Though science was only sporadically applied to industrial production, most notably perhaps, through Euler and Camus, in the improvement of gears, the pursuit of science went on steadily: the great advances made during the seventeenth century were matched once more in the middle of the nineteenth in the conceptual reorganization of every department of scientific thought— advances to which we attach the names of von Meyer, Mendelev, Faraday, Clerk-Maxwell, Claude Bernard, Johannes Miiller, Darwin, Mendel, Willard Gibbs, Mach, Quetelet, Marx, and Comte, to mention only some of the outstanding figures. Through this scientific work, technics itself entered a new phase, whose characteristics we shall examine in the next chapter. The essential continuity of science and technics remains a reality through all their shifts and phases.
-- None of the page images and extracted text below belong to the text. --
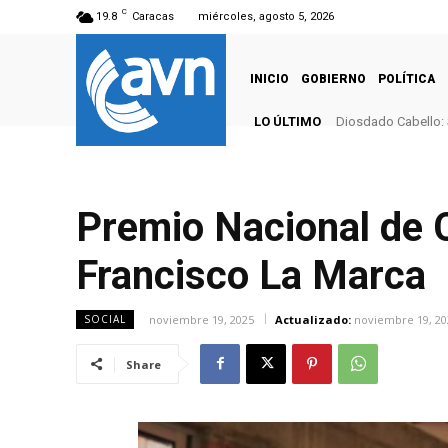
C
19.8
Caracas
miércoles, agosto 5, 2026
INICIO
GOBIERNO
POLÍTICA
LO ÚLTIMO
Diosdado Cabello: 
Premio Nacional de Ci
Francisco La Marca
noviembre 19, 2025
Actualizado:
noviembre 19, 20
SOCIAL
Share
Though for convenience I have talked of the paleotechnic phase in its past tense, it is still with us, and the methods and habits of thought it has produced still rule a great part of mankind. If they are not supplanted, the very basis of technics itself may be undermined, and our relapse into barbarism will go on at a speed directly proportional to the complication and refinement of our present technological inheritance. But the truly significant part of the paleotechnic phase lay not in what it produced but in what it led to: it was a period of transition, a busy, congested, rubbish-strewn avenue between the eotechnic and the neotechnic economies.
Institutions do not affect human life only directly: they also affect it by reason of the contrary reactions they produce. While humanly speaking the paleotechnic phase was a disastrous interlude, it helped by its very disorder to intensify the search for order, and by its special forms of brutality to clarify the goals of humane living. Action and reaction were equal—and in opposite directions.